The biggest weakness of Google Docs compared to MS Word is that I don't see a way to view your Google document as it would look when printed. This is a problem when doing something like a resume or formal letter where formatting is important. Still, for most uses Google Docs is a "good enough" program.

The only Google tool I use is their toolbar. I'm sure Picasa is good, but I have iPhoto which is better. I don't have enough on my computer at home that I would really need Google Desktop. I should give Google Notebook a try but I haven't yet. As for Google Calendar, a simple paper calendar works fine for me.

A Wiki Quickie

I am a fan of Wikipedia for what Gary Price recently called its "long tail" coverage. That is, Wikipedia is able to have articles on thousands of more obscure or specialized subjects that no print resource would have the money to include. In these cases, the question is not whether Wikipedia is better than print sources, but whether comparable print sources even exist. In general, if an article on a particular subject exists in a standard print source, I'd go with that over Wikipedia any day.

As for radical trust, I don't think that concept is unique to wikis. We already have radical trust in the journalism and print sources which we use all the time. Or rather, we accept that people are fallible, have agendas, and sometimes are dishonest but trust that most of the time safeguards exists to avoid the worst of these abuses and that we need to be alert to what slips through. "Trust but verify" is a good motto for librarians to follow.

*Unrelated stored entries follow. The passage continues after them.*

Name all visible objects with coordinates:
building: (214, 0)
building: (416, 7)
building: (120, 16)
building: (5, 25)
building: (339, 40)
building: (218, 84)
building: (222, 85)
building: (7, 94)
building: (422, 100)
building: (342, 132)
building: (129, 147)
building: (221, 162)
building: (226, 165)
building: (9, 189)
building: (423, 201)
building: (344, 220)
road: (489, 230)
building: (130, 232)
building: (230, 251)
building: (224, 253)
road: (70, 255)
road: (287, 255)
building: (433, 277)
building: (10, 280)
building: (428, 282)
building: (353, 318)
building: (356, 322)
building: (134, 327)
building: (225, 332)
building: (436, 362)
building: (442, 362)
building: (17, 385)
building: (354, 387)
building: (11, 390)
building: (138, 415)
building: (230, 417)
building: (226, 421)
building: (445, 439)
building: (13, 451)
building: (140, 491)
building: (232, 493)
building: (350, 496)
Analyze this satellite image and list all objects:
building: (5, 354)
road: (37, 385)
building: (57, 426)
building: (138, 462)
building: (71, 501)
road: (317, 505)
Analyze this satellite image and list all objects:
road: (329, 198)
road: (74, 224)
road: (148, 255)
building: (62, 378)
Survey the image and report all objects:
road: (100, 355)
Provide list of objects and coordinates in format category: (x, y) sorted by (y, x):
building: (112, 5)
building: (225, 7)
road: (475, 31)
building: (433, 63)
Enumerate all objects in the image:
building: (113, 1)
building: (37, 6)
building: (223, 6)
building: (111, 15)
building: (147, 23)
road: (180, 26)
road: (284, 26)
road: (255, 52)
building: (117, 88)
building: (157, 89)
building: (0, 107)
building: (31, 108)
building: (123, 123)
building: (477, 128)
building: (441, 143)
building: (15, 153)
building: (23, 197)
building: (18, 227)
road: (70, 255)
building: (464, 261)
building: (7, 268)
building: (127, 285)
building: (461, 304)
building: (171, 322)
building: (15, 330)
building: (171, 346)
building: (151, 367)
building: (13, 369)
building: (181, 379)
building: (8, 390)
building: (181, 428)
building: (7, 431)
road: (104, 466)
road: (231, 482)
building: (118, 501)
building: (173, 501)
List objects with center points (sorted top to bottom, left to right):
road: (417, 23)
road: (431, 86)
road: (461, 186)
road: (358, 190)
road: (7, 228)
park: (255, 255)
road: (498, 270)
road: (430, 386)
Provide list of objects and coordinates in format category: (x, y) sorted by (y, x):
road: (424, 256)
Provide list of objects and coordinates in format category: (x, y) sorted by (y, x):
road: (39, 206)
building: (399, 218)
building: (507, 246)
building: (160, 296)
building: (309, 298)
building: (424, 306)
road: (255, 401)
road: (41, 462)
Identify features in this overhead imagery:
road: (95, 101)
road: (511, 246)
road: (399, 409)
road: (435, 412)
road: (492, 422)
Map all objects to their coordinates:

I think wikis would be useful for library organizations like FictionL where people regularly collaborate on shared lists such as fiction books on a certain topic. I don't see the advantages of a wiki for library patrons. For any wiki, people need some of way of being told when new material is being added for the wiki to be useful as a communication tool.

Saturday, December 1, 2007

Fun with Podcasts

As a non-radio listener, I was skeptical about podcasting. I realize, though, that the virtue of podcasting is that one can be very selective about what one listens to in a way one can't with radio. I signed up for three book-related podcasts. One featured authors from Simon and Schuster. I listened to Lance Bass reflect on his memoirs and found Bass to be every bit as articulate and insightful as I imagined. My second podcast was called Book of our Times which featured authors perhaps more accomplished than Bass but presumably without his singing and dancing abilities. These podcasts were very long--an hour or more--much too long for me to listen to at work. My third and favorite podcast was Nancy Pearl's book reviews which I found on the NPR website. I really enjoyed listening to Nancy and appreciated the brevity of her reviews. Although I don't see myself giving up audiobooks any day soon, I wouldn't mind listening to Nancy as well in the future.

As for podcasting at the library, I think Nancy provides a good template: short reviews of new and favorite books or, in other words, an extended shelf talk.